▸ Document text
BEGIN

Just how common is prophecy? What generalizations are we going to see this topic through?

Victor says, "If one looks at the role of OT prophets, they were the leaders of the time who had an informed view of present reality, knew the character of God and His way of dealing with people, and served as God’s messengers."

Which OT prophets are we talking about?
Nathan? Elijah or those in 2 Peter 2.
1But there were false prophets also among the people, even as there shall be false teachers among you, who privily shall bring in damnable heresies, even denying the Lord that bought them, and bring upon themselves swift destruction.

This is a large part of the question raised. Are the general horoscope type public statements prophecy's or are they a vehicle to give stature to the proclaimer? God told me this, the holy spirit told me that? Who can argue with that? Is that their point? You dont speak to God like I do so you cant say anything?

Isnt that why the bible spent time on identifying true prophets and why historically people have been reluctant to call anyone a prophet?

Are whoever writes the lastest global warming book prophets to the liberal environmentalists? They quote them like scripture often times irreguardless of the authors expertise or personal bents.

I predict the American Colonies will declare Independence from Britain on July 4, 1776.

Happy July 4, 2008 fellow Americans! Sorry ‘bout that Britain. ;~)

“May” God bless America and your Country also… fellow bloggers.

pat

We, as a church, believe in the "gift of prophecy". For me that means the continuation of the presence of the Holy Spirit in the body of believers. Jesus' promise was the he would not leave us orphans but would abide with us to the end. The early church looked for and expected guidance from the Spirit.

When the spirit came upon the prophets of old, they spoke out against the conditions that led people away from a covenant relationship with God. Change your minds and hearts and return to God was their message. And their message was relevant and timely for their day. Some of their messages were timeless and had continued relevance and were preserved as treasured writings.

END

▸ Information
BEGIN

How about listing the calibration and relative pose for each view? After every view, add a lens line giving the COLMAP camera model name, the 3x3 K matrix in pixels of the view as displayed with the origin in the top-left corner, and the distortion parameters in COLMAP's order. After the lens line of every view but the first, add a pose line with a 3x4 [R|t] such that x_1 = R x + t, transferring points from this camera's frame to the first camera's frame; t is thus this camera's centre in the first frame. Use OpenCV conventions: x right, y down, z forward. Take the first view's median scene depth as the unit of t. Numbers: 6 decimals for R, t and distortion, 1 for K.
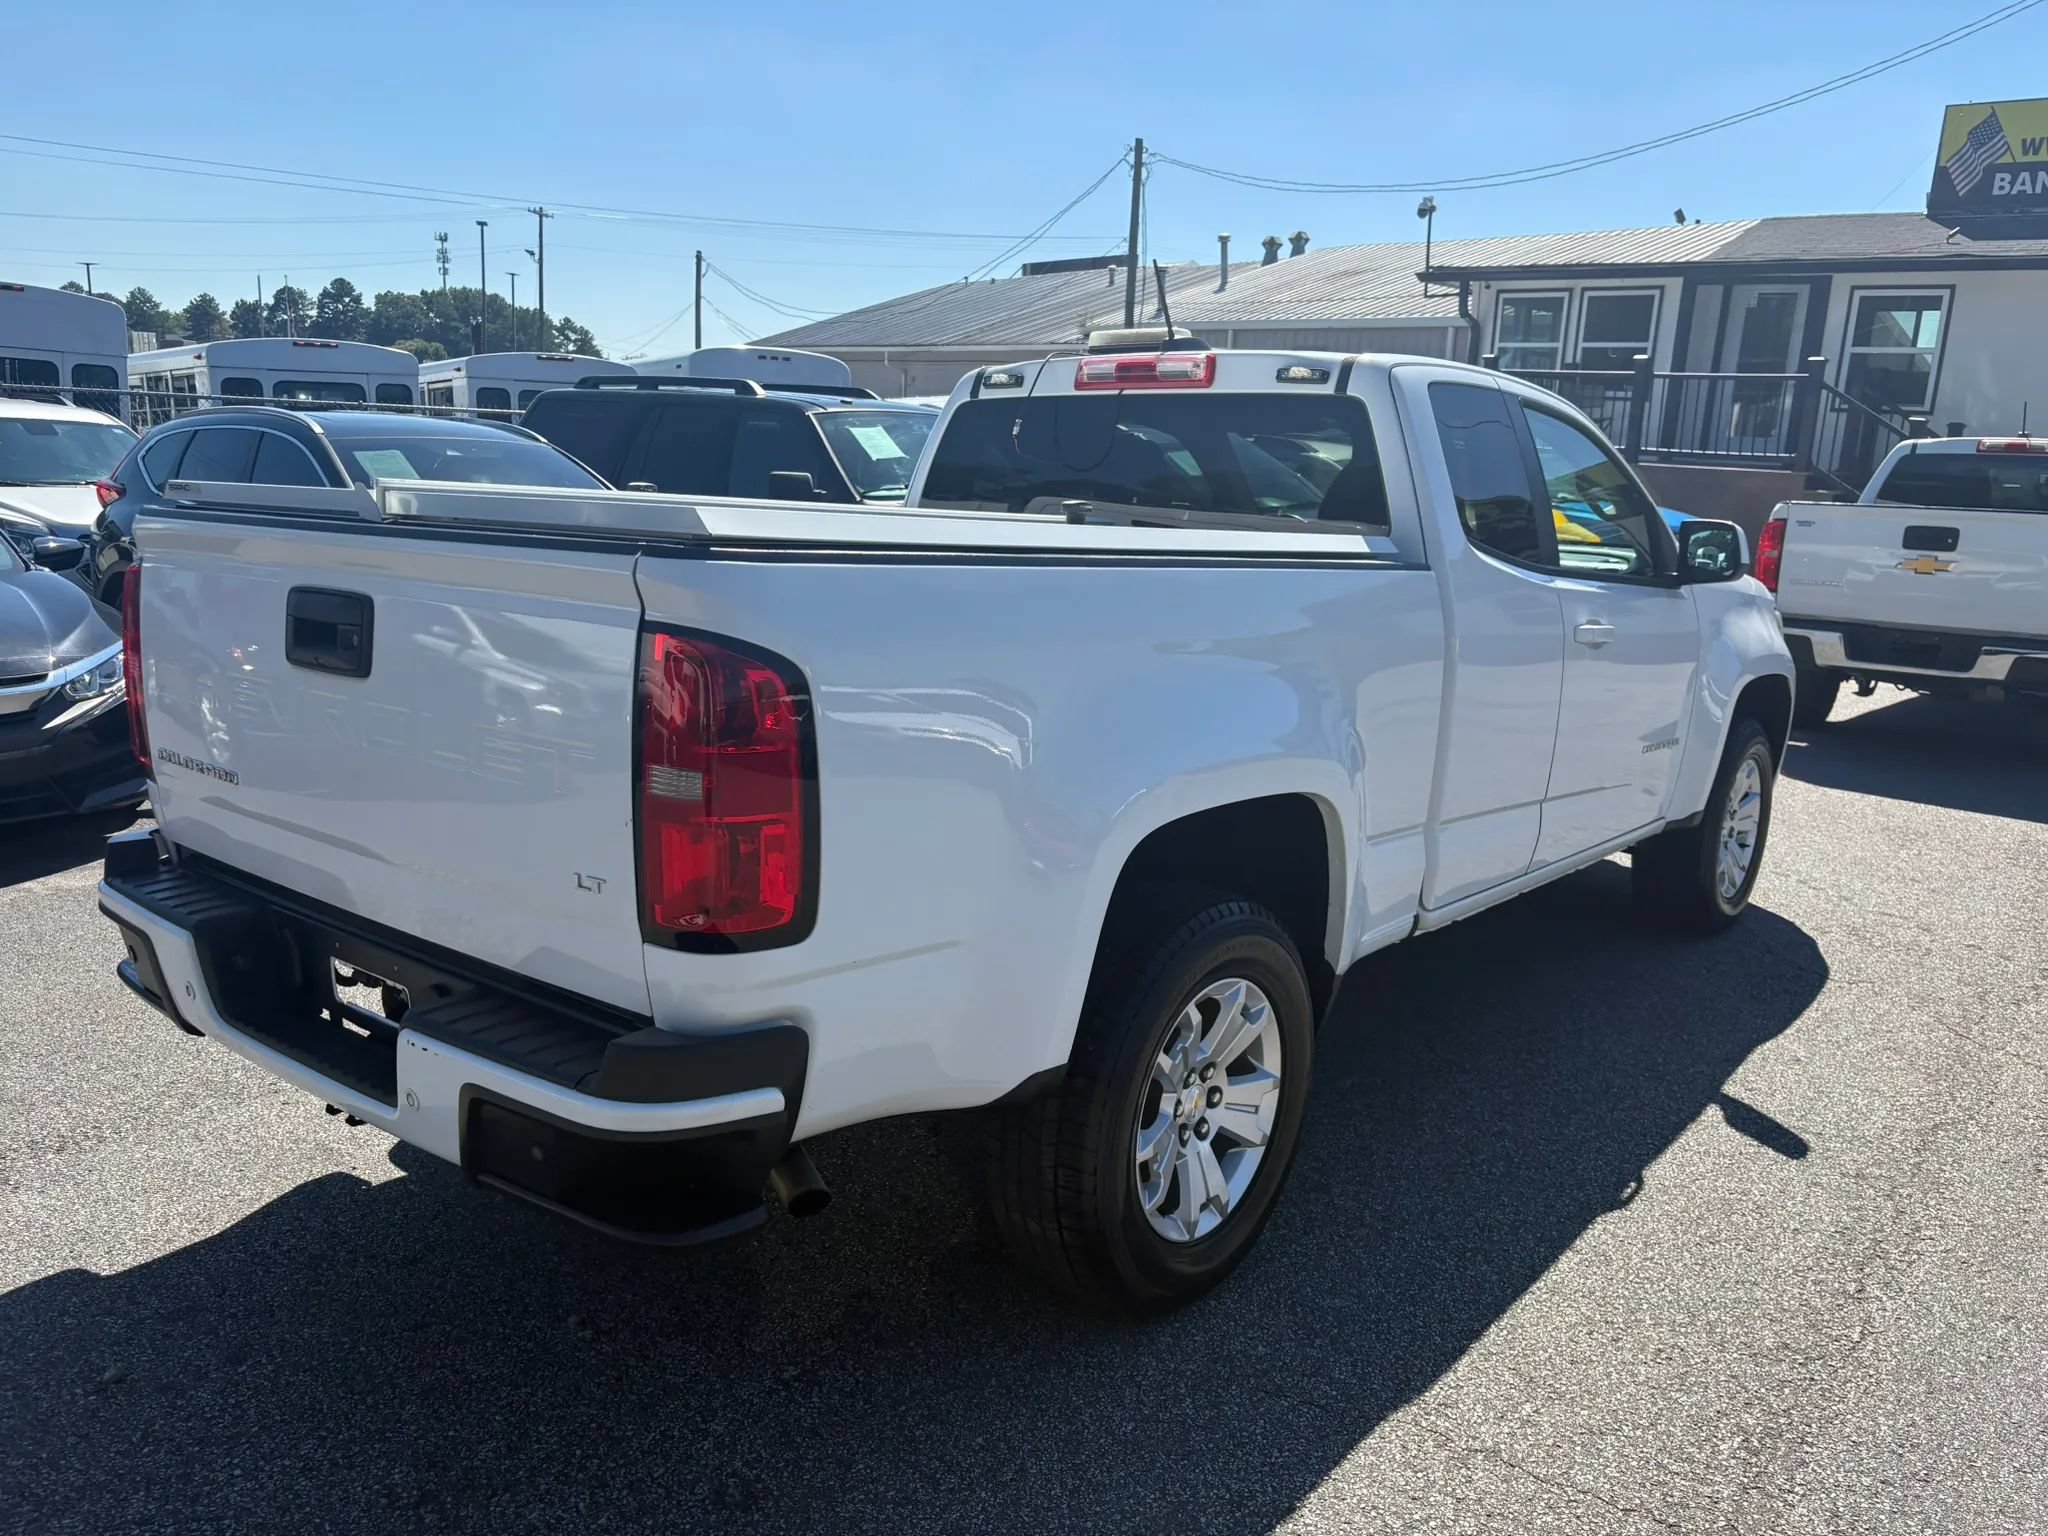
lens RADIAL K [[1523.5, 0, 1024.0], [0, 1523.5, 768.0], [0, 0, 1]] dist [0.048740, -0.050323]
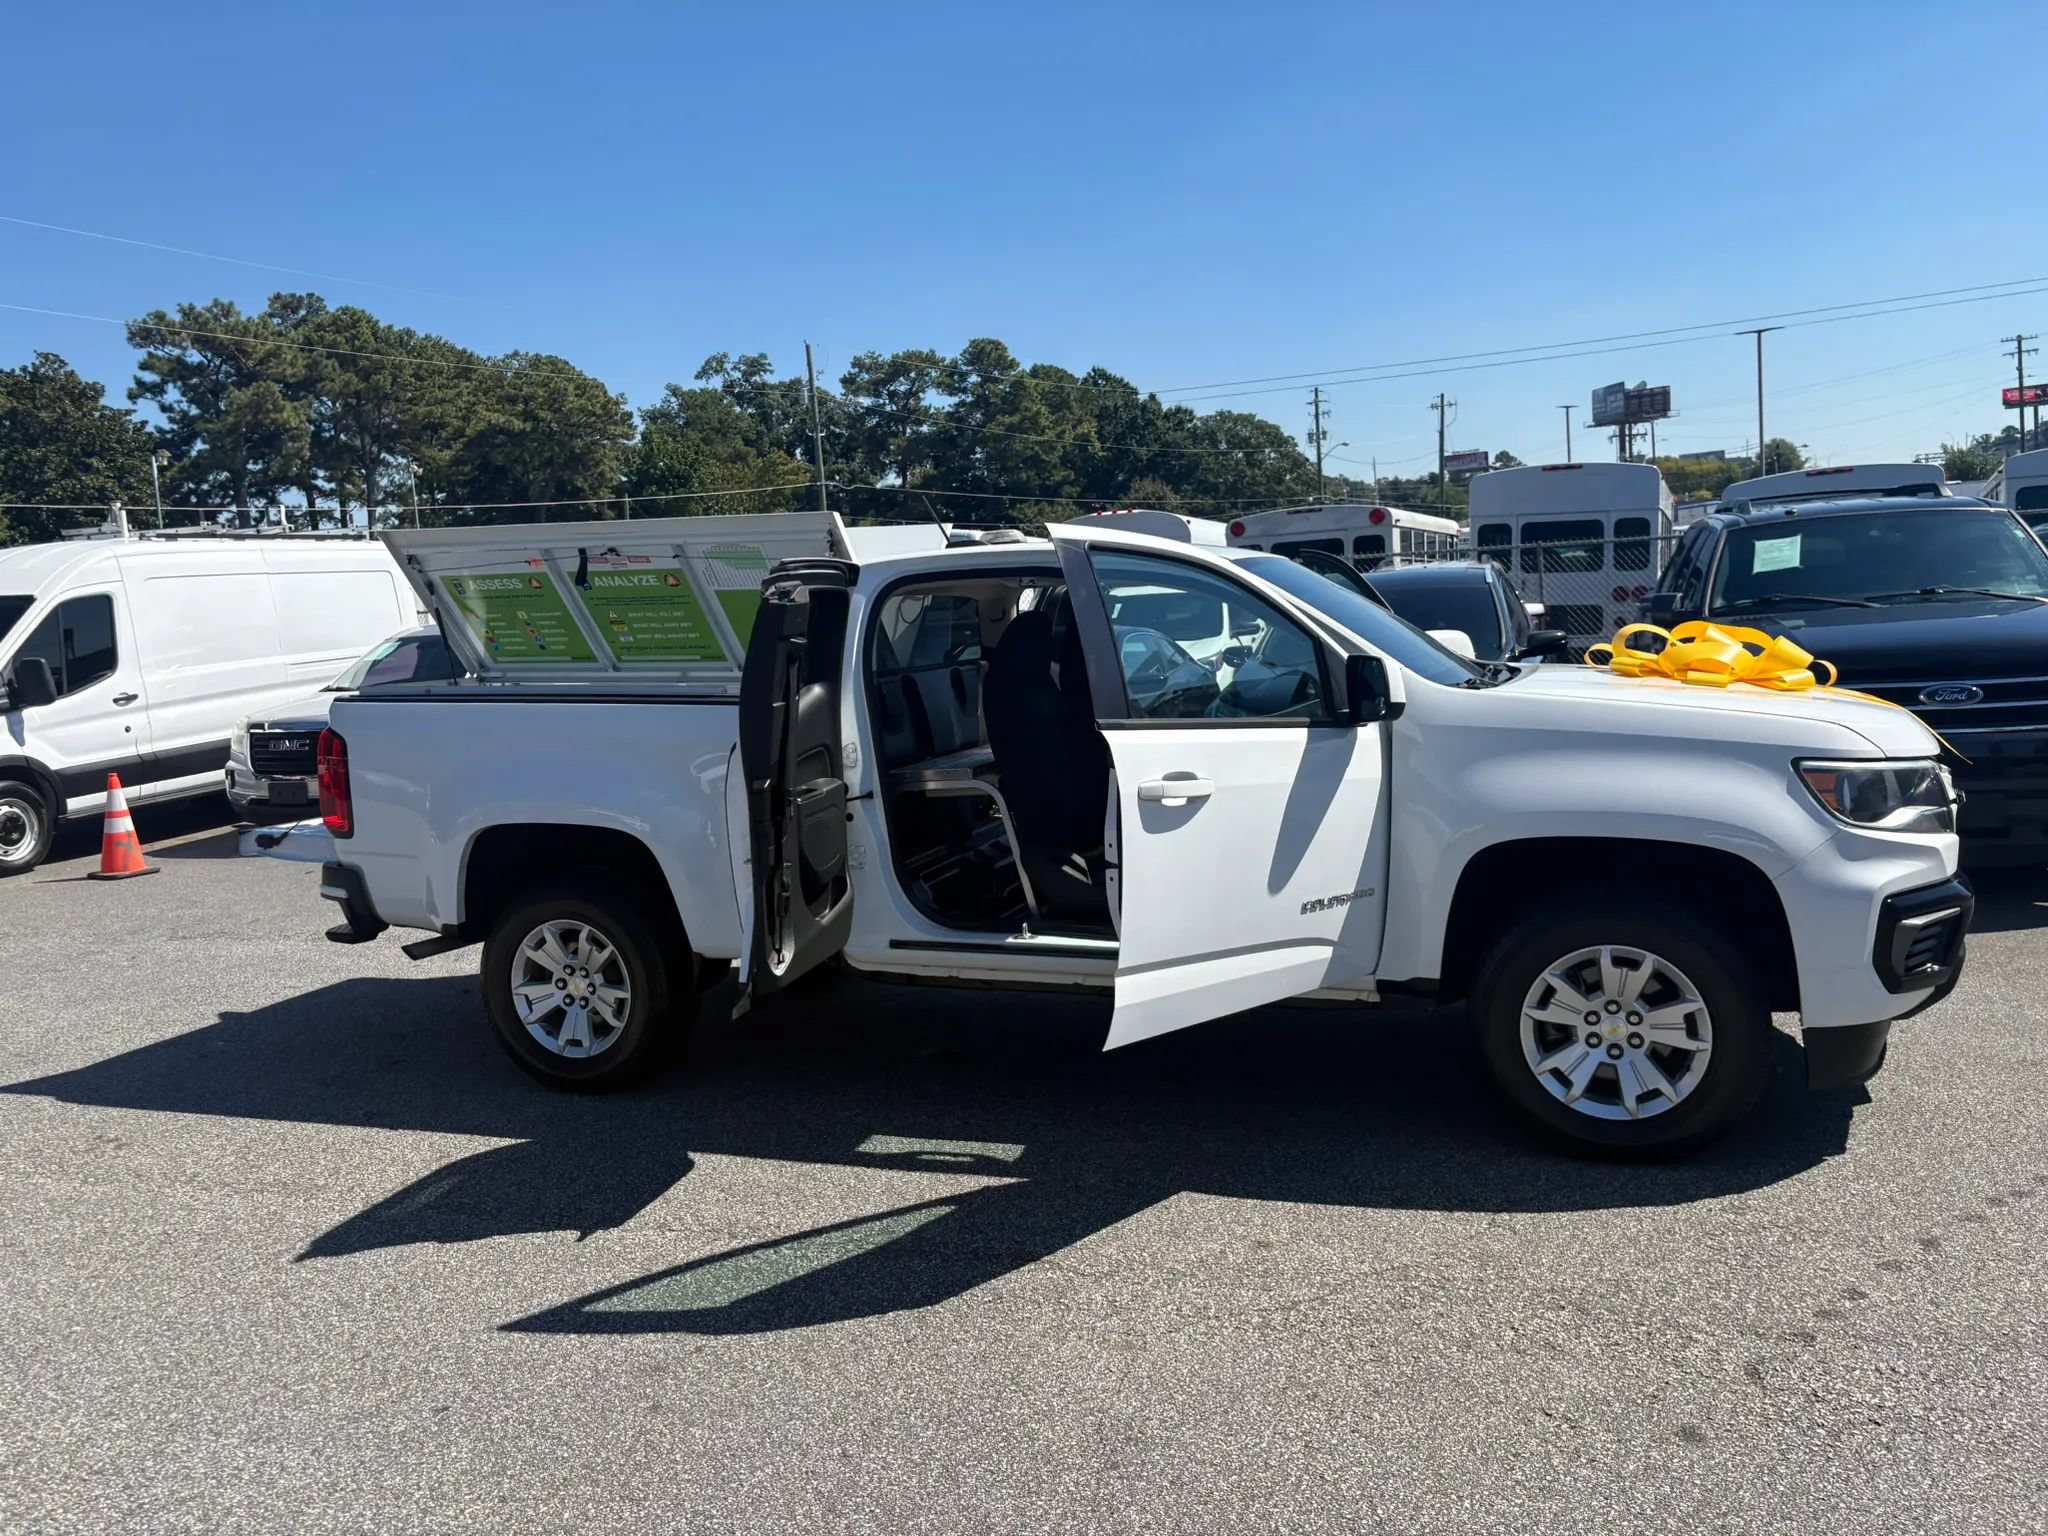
lens RADIAL K [[1523.5, 0, 1024.0], [0, 1523.5, 768.0], [0, 0, 1]] dist [0.048740, -0.050323]
pose [[0.345518, 0.047214, -0.937224, 1.075253], [-0.112448, 0.993620, 0.008600, -0.066502], [0.931651, 0.102417, 0.348623, 0.431190]]
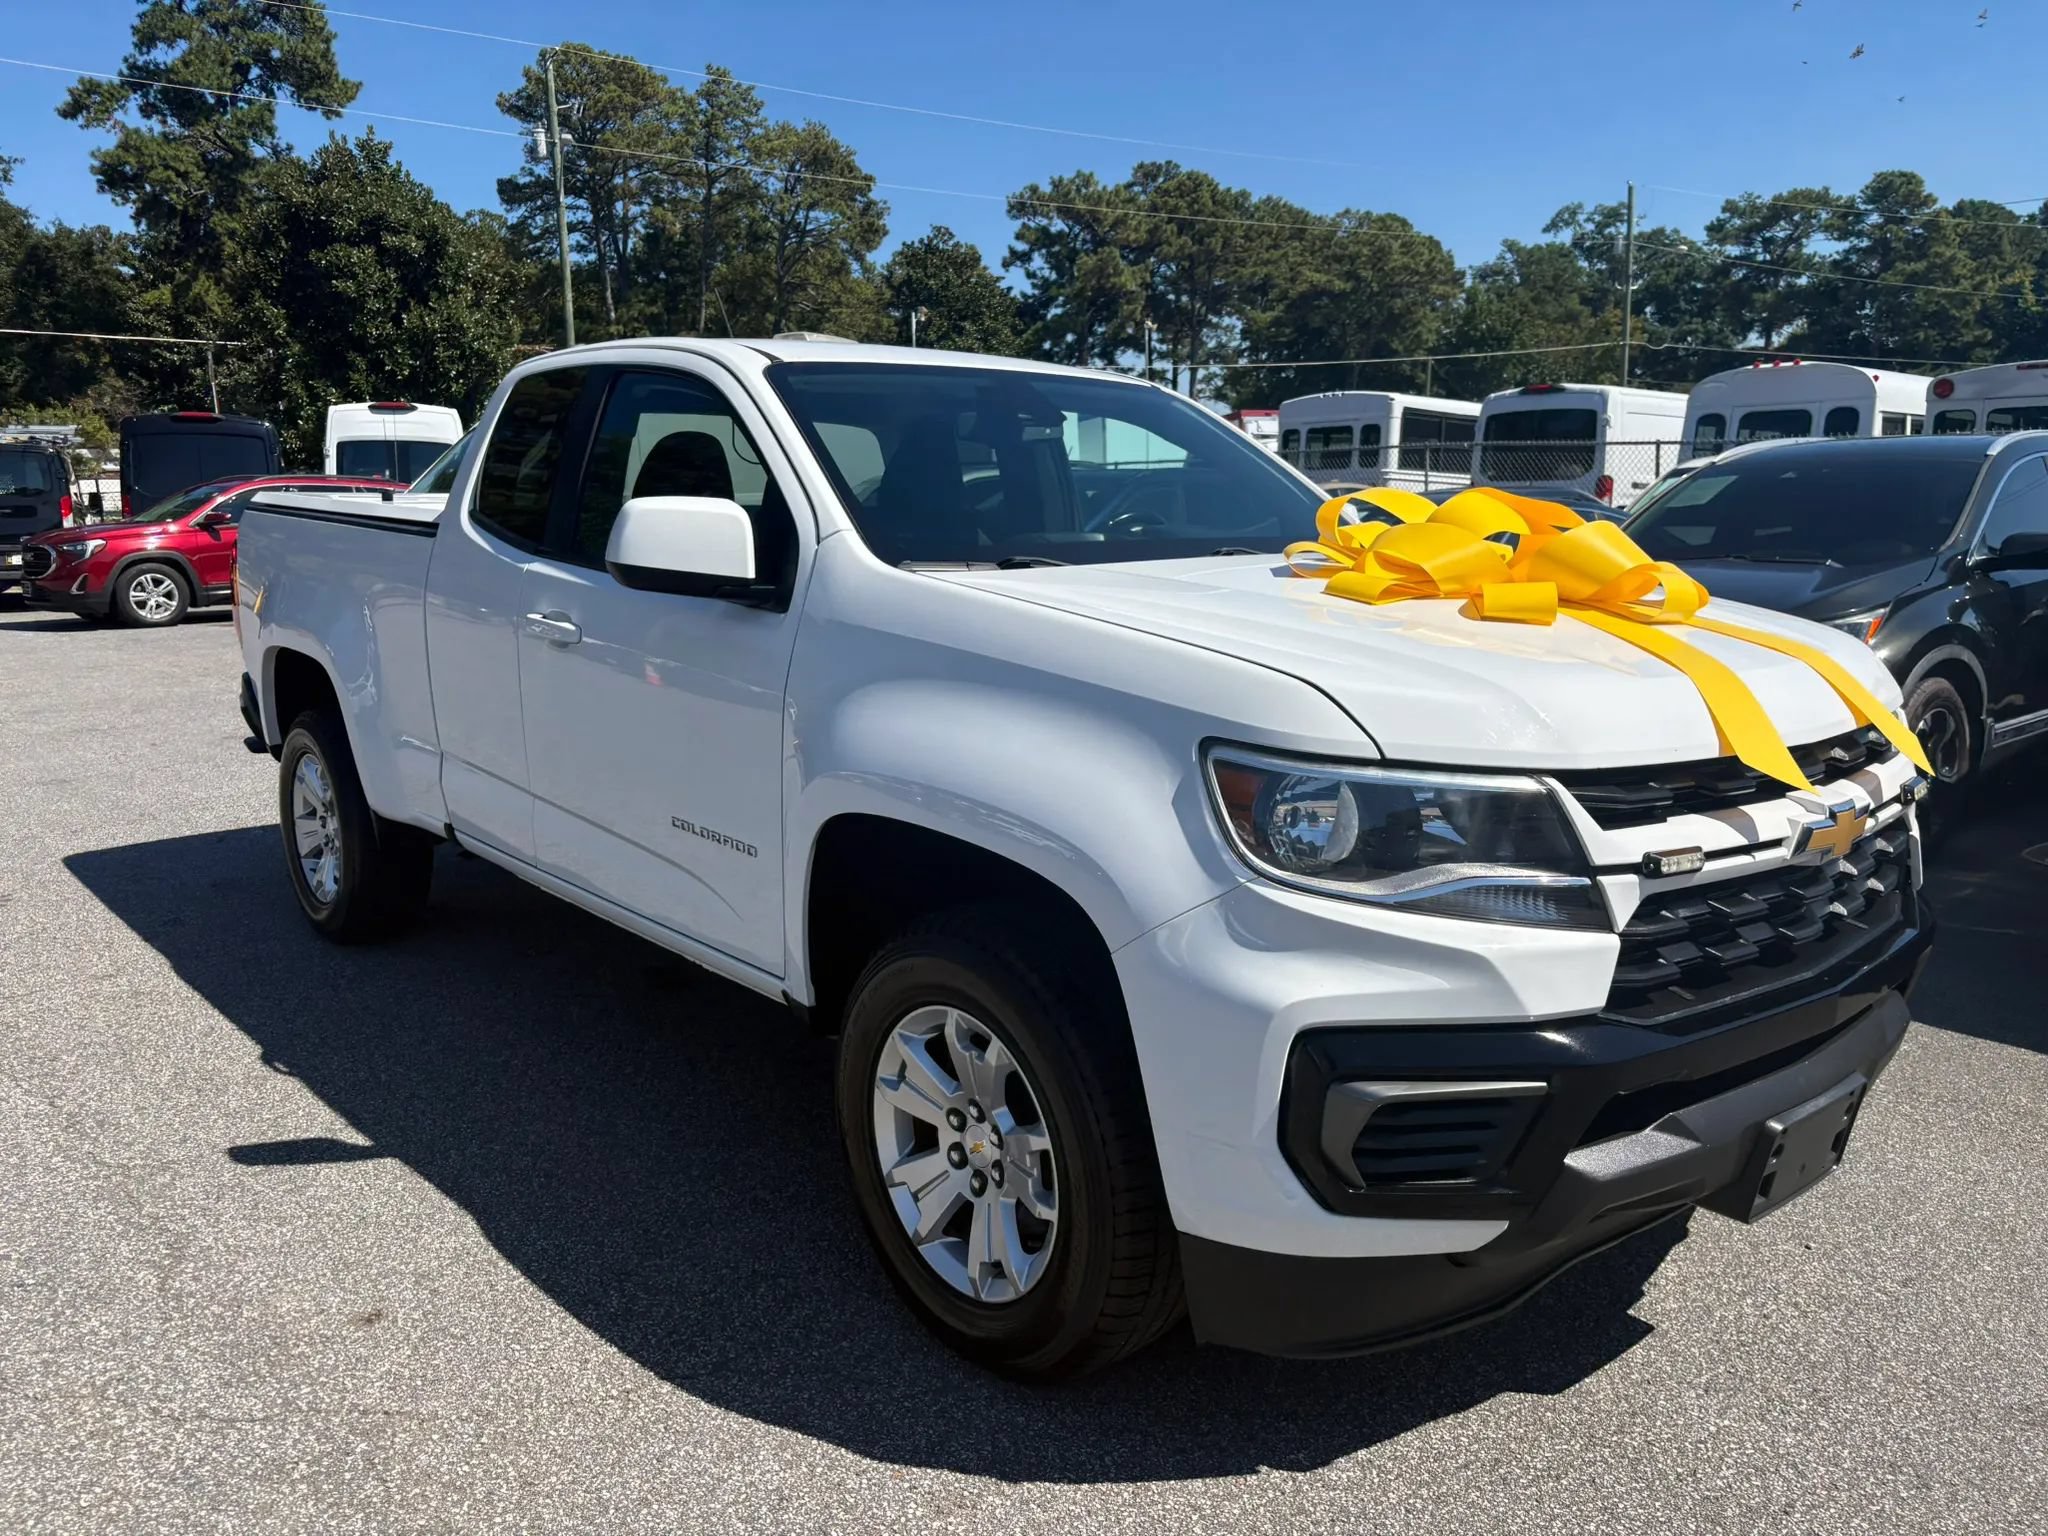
lens RADIAL K [[1523.5, 0, 1024.0], [0, 1523.5, 768.0], [0, 0, 1]] dist [0.048740, -0.050323]
pose [[-0.161378, 0.140156, -0.976890, 0.893734], [-0.190895, 0.966736, 0.170235, -0.156000], [0.968254, 0.213955, -0.129255, 1.044019]]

END

▸ Your task
Copy out the text on prophecy again, everything from "Isnt that why" down to "that Britain. ;~)", and swap "Britain" for "England" wherever it appears.

▸ Solution to the problem
Isnt that why the bible spent time on identifying true prophets and why historically people have been reluctant to call anyone a prophet?

Are whoever writes the lastest global warming book prophets to the liberal environmentalists? They quote them like scripture often times irreguardless of the authors expertise or personal bents.

I predict the American Colonies will declare Independence from England on July 4, 1776.

Happy July 4, 2008 fellow Americans! Sorry ‘bout that England. ;~)